From the data below, return all lines holding the string "running".
═══ Source material ═══
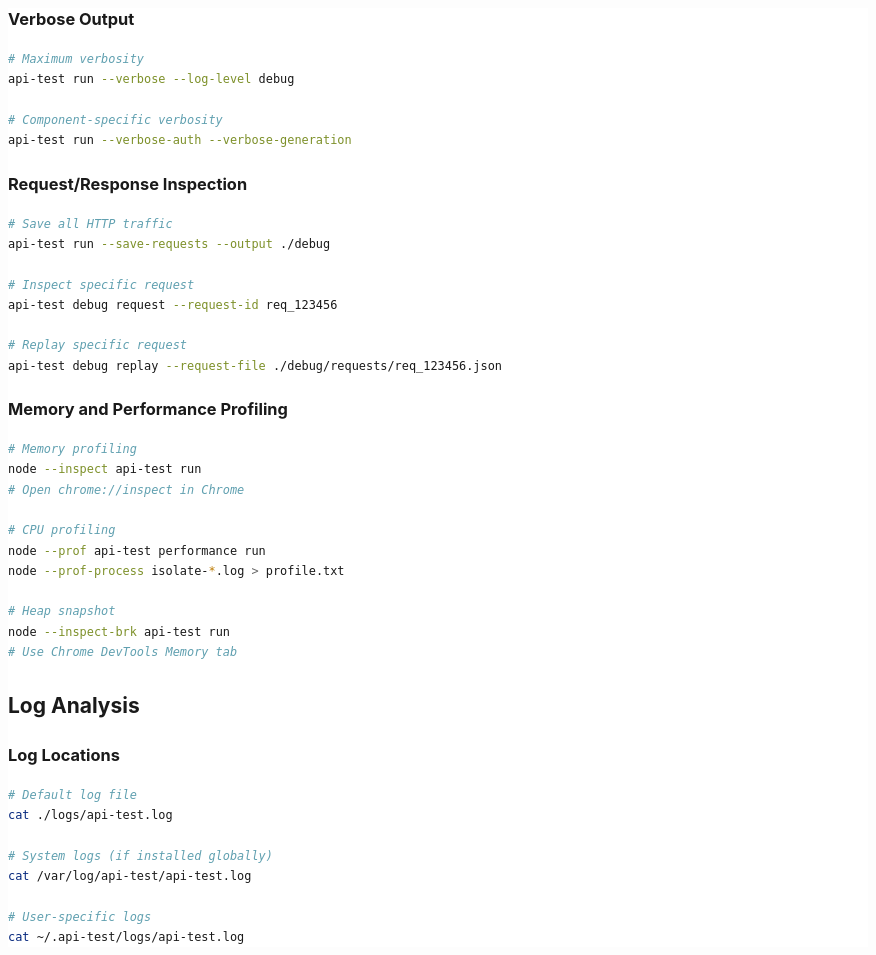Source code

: ### Verbose Output

```bash
# Maximum verbosity
api-test run --verbose --log-level debug

# Component-specific verbosity
api-test run --verbose-auth --verbose-generation
```

### Request/Response Inspection

```bash
# Save all HTTP traffic
api-test run --save-requests --output ./debug

# Inspect specific request
api-test debug request --request-id req_123456

# Replay specific request
api-test debug replay --request-file ./debug/requests/req_123456.json
```

### Memory and Performance Profiling

```bash
# Memory profiling
node --inspect api-test run
# Open chrome://inspect in Chrome

# CPU profiling
node --prof api-test performance run
node --prof-process isolate-*.log > profile.txt

# Heap snapshot
node --inspect-brk api-test run
# Use Chrome DevTools Memory tab
```

## Log Analysis

### Log Locations

```bash
# Default log file
cat ./logs/api-test.log

# System logs (if installed globally)
cat /var/log/api-test/api-test.log

# User-specific logs
cat ~/.api-test/logs/api-test.log
```
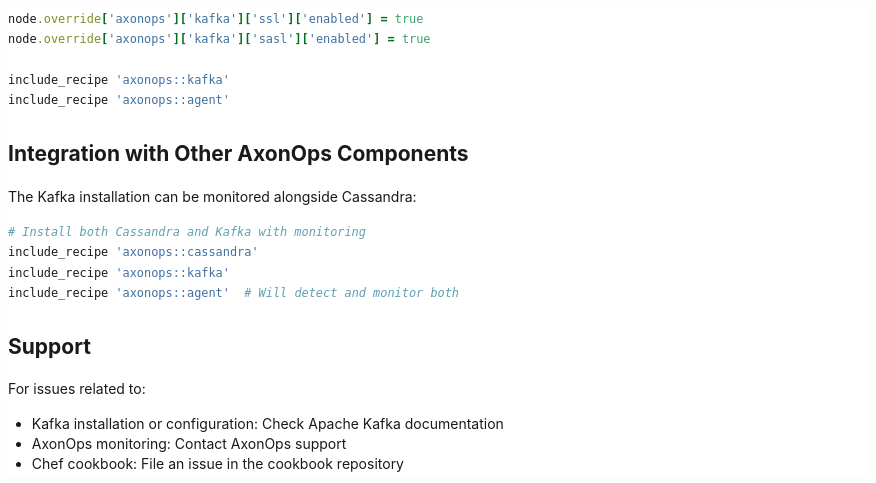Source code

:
 ```ruby
node.override['axonops']['kafka']['ssl']['enabled'] = true
node.override['axonops']['kafka']['sasl']['enabled'] = true

include_recipe 'axonops::kafka'
include_recipe 'axonops::agent'
```

## Integration with Other AxonOps Components

The Kafka installation can be monitored alongside Cassandra:

```ruby
# Install both Cassandra and Kafka with monitoring
include_recipe 'axonops::cassandra'
include_recipe 'axonops::kafka'
include_recipe 'axonops::agent'  # Will detect and monitor both
```

## Support

For issues related to:
- Kafka installation or configuration: Check Apache Kafka documentation
- AxonOps monitoring: Contact AxonOps support
- Chef cookbook: File an issue in the cookbook repository
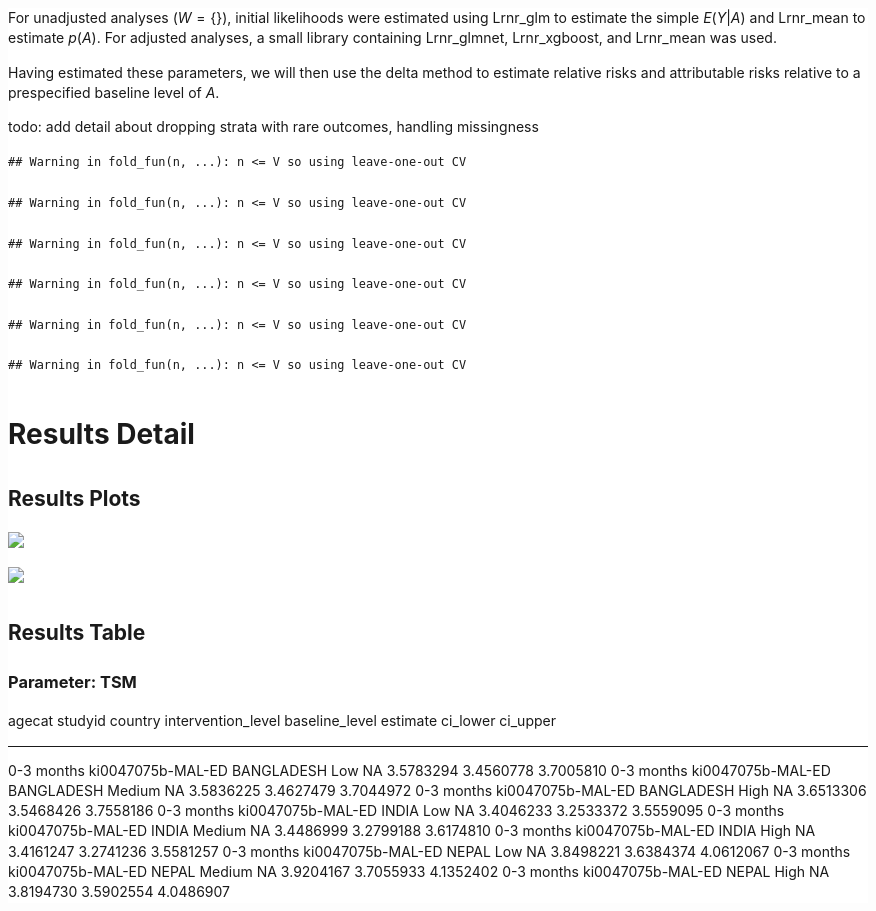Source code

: For unadjusted analyses ($W=\{\}$), initial likelihoods were estimated using Lrnr_glm to estimate the simple $E(Y|A)$ and Lrnr_mean to estimate $p(A)$. For adjusted analyses, a small library containing Lrnr_glmnet, Lrnr_xgboost, and Lrnr_mean was used.

Having estimated these parameters, we will then use the delta method to estimate relative risks and attributable risks relative to a prespecified baseline level of $A$.

todo: add detail about dropping strata with rare outcomes, handling missingness



```
## Warning in fold_fun(n, ...): n <= V so using leave-one-out CV

## Warning in fold_fun(n, ...): n <= V so using leave-one-out CV

## Warning in fold_fun(n, ...): n <= V so using leave-one-out CV

## Warning in fold_fun(n, ...): n <= V so using leave-one-out CV

## Warning in fold_fun(n, ...): n <= V so using leave-one-out CV

## Warning in fold_fun(n, ...): n <= V so using leave-one-out CV
```




# Results Detail

## Results Plots
![](/tmp/ed4868cf-43d0-4b6d-8067-003e5bfbc643/REPORT_files/figure-html/plot_tsm-1.png)



![](/tmp/ed4868cf-43d0-4b6d-8067-003e5bfbc643/REPORT_files/figure-html/plot_ate-1.png)





## Results Table

### Parameter: TSM


agecat         studyid                    country                        intervention_level   baseline_level     estimate    ci_lower    ci_upper
-------------  -------------------------  -----------------------------  -------------------  ---------------  ----------  ----------  ----------
0-3 months     ki0047075b-MAL-ED          BANGLADESH                     Low                  NA                3.5783294   3.4560778   3.7005810
0-3 months     ki0047075b-MAL-ED          BANGLADESH                     Medium               NA                3.5836225   3.4627479   3.7044972
0-3 months     ki0047075b-MAL-ED          BANGLADESH                     High                 NA                3.6513306   3.5468426   3.7558186
0-3 months     ki0047075b-MAL-ED          INDIA                          Low                  NA                3.4046233   3.2533372   3.5559095
0-3 months     ki0047075b-MAL-ED          INDIA                          Medium               NA                3.4486999   3.2799188   3.6174810
0-3 months     ki0047075b-MAL-ED          INDIA                          High                 NA                3.4161247   3.2741236   3.5581257
0-3 months     ki0047075b-MAL-ED          NEPAL                          Low                  NA                3.8498221   3.6384374   4.0612067
0-3 months     ki0047075b-MAL-ED          NEPAL                          Medium               NA                3.9204167   3.7055933   4.1352402
0-3 months     ki0047075b-MAL-ED          NEPAL                          High                 NA                3.8194730   3.5902554   4.0486907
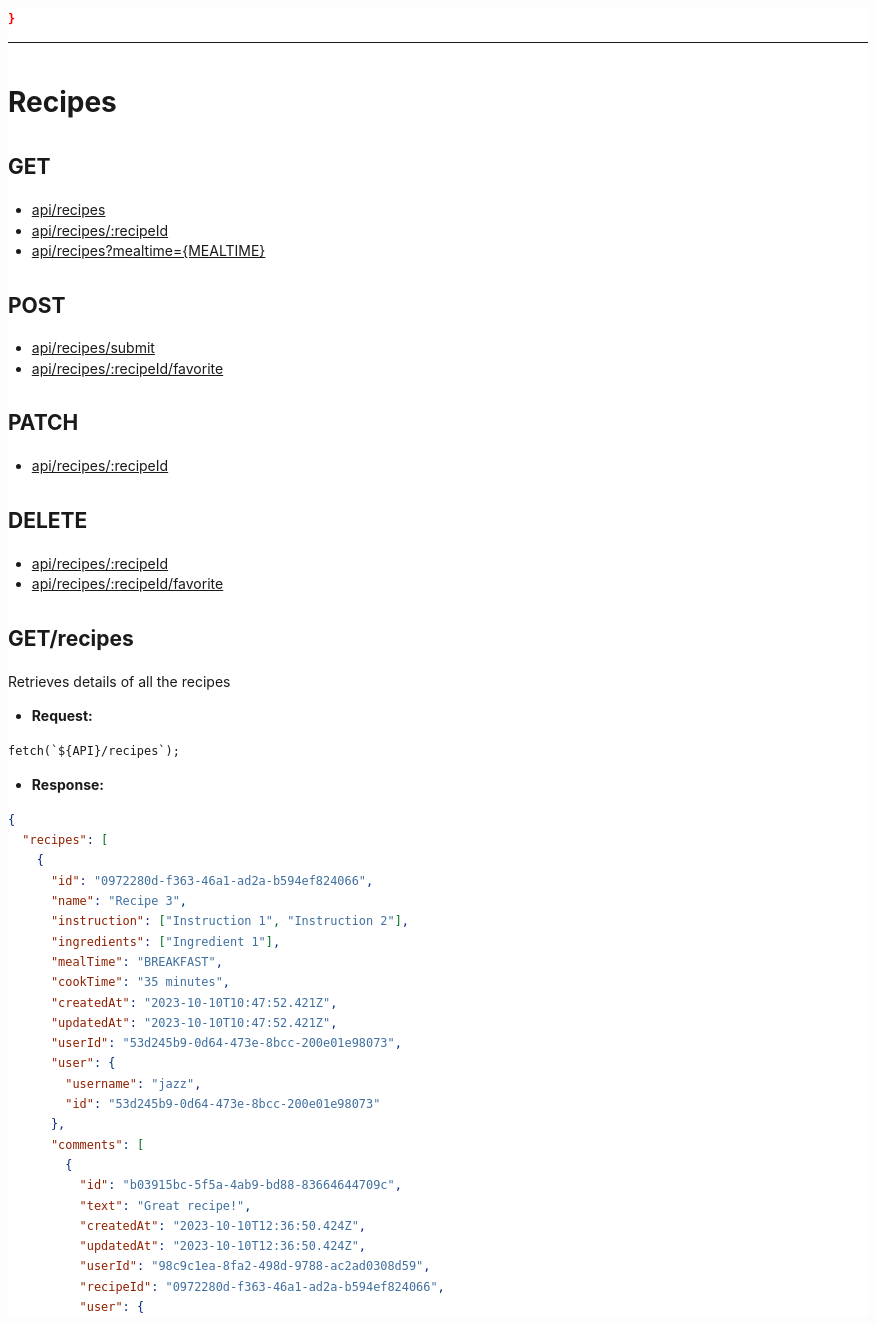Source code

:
 ```json
}
```

---

# Recipes

## GET

- [api/recipes](#getrecipes)
- [api/recipes/:recipeId](#getrecipesrecipeid)
- [api/recipes?mealtime={MEALTIME}](#getrecipesmealtimemealtime)

## POST

- [api/recipes/submit](#postrecipessubmit)
- [api/recipes/:recipeId/favorite](#postrecipesrecipeidfavorites)

## PATCH

- [api/recipes/:recipeId](#patchrecipesrecipeid)

## DELETE

- [api/recipes/:recipeId](#deleterecipesrecipeid)
- [api/recipes/:recipeId/favorite](#deleterecipesrecipeidfavorites)

## GET/recipes

Retrieves details of all the recipes

- **Request:**

`` fetch(`${API}/recipes`); ``

- **Response:**

```json
{
  "recipes": [
    {
      "id": "0972280d-f363-46a1-ad2a-b594ef824066",
      "name": "Recipe 3",
      "instruction": ["Instruction 1", "Instruction 2"],
      "ingredients": ["Ingredient 1"],
      "mealTime": "BREAKFAST",
      "cookTime": "35 minutes",
      "createdAt": "2023-10-10T10:47:52.421Z",
      "updatedAt": "2023-10-10T10:47:52.421Z",
      "userId": "53d245b9-0d64-473e-8bcc-200e01e98073",
      "user": {
        "username": "jazz",
        "id": "53d245b9-0d64-473e-8bcc-200e01e98073"
      },
      "comments": [
        {
          "id": "b03915bc-5f5a-4ab9-bd88-83664644709c",
          "text": "Great recipe!",
          "createdAt": "2023-10-10T12:36:50.424Z",
          "updatedAt": "2023-10-10T12:36:50.424Z",
          "userId": "98c9c1ea-8fa2-498d-9788-ac2ad0308d59",
          "recipeId": "0972280d-f363-46a1-ad2a-b594ef824066",
          "user": {
```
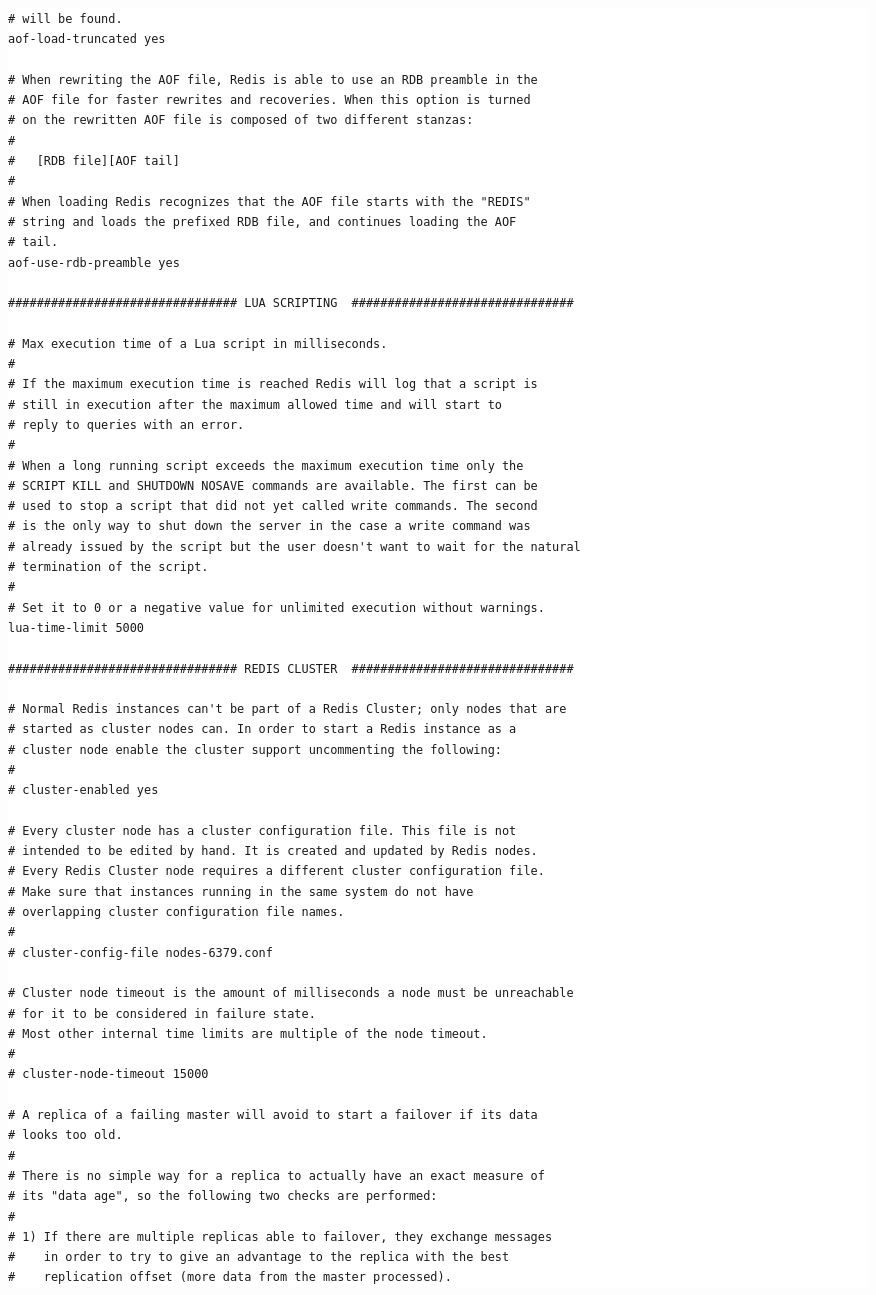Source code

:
   ```
  # will be found.
  aof-load-truncated yes
   
  # When rewriting the AOF file, Redis is able to use an RDB preamble in the
  # AOF file for faster rewrites and recoveries. When this option is turned
  # on the rewritten AOF file is composed of two different stanzas:
  #
  #   [RDB file][AOF tail]
  #
  # When loading Redis recognizes that the AOF file starts with the "REDIS"
  # string and loads the prefixed RDB file, and continues loading the AOF
  # tail.
  aof-use-rdb-preamble yes
   
  ################################ LUA SCRIPTING  ###############################
   
  # Max execution time of a Lua script in milliseconds.
  #
  # If the maximum execution time is reached Redis will log that a script is
  # still in execution after the maximum allowed time and will start to
  # reply to queries with an error.
  #
  # When a long running script exceeds the maximum execution time only the
  # SCRIPT KILL and SHUTDOWN NOSAVE commands are available. The first can be
  # used to stop a script that did not yet called write commands. The second
  # is the only way to shut down the server in the case a write command was
  # already issued by the script but the user doesn't want to wait for the natural
  # termination of the script.
  #
  # Set it to 0 or a negative value for unlimited execution without warnings.
  lua-time-limit 5000
   
  ################################ REDIS CLUSTER  ###############################
   
  # Normal Redis instances can't be part of a Redis Cluster; only nodes that are
  # started as cluster nodes can. In order to start a Redis instance as a
  # cluster node enable the cluster support uncommenting the following:
  #
  # cluster-enabled yes
   
  # Every cluster node has a cluster configuration file. This file is not
  # intended to be edited by hand. It is created and updated by Redis nodes.
  # Every Redis Cluster node requires a different cluster configuration file.
  # Make sure that instances running in the same system do not have
  # overlapping cluster configuration file names.
  #
  # cluster-config-file nodes-6379.conf
   
  # Cluster node timeout is the amount of milliseconds a node must be unreachable
  # for it to be considered in failure state.
  # Most other internal time limits are multiple of the node timeout.
  #
  # cluster-node-timeout 15000
   
  # A replica of a failing master will avoid to start a failover if its data
  # looks too old.
  #
  # There is no simple way for a replica to actually have an exact measure of
  # its "data age", so the following two checks are performed:
  #
  # 1) If there are multiple replicas able to failover, they exchange messages
  #    in order to try to give an advantage to the replica with the best
  #    replication offset (more data from the master processed).
  ```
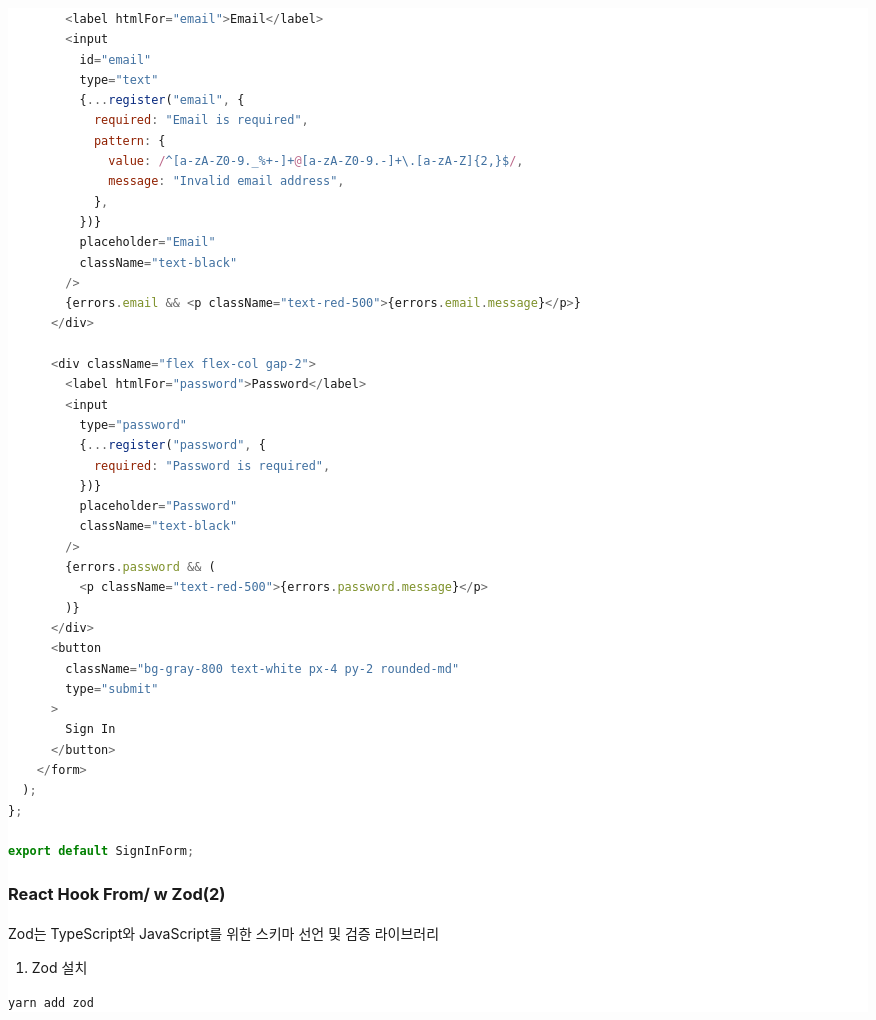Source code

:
 ```js
        <label htmlFor="email">Email</label>
        <input
          id="email"
          type="text"
          {...register("email", {
            required: "Email is required",
            pattern: {
              value: /^[a-zA-Z0-9._%+-]+@[a-zA-Z0-9.-]+\.[a-zA-Z]{2,}$/,
              message: "Invalid email address",
            },
          })}
          placeholder="Email"
          className="text-black"
        />
        {errors.email && <p className="text-red-500">{errors.email.message}</p>}
      </div>

      <div className="flex flex-col gap-2">
        <label htmlFor="password">Password</label>
        <input
          type="password"
          {...register("password", {
            required: "Password is required",
          })}
          placeholder="Password"
          className="text-black"
        />
        {errors.password && (
          <p className="text-red-500">{errors.password.message}</p>
        )}
      </div>
      <button
        className="bg-gray-800 text-white px-4 py-2 rounded-md"
        type="submit"
      >
        Sign In
      </button>
    </form>
  );
};

export default SignInForm;
```

### React Hook From/ w Zod(2)

Zod는 TypeScript와 JavaScript를 위한 스키마 선언 및 검증 라이브러리

1. Zod 설치

```
yarn add zod
```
═══
* Worked solution *
  # When a long running script exceeds the maximum execution time only the
  # Make sure that instances running in the same system do not have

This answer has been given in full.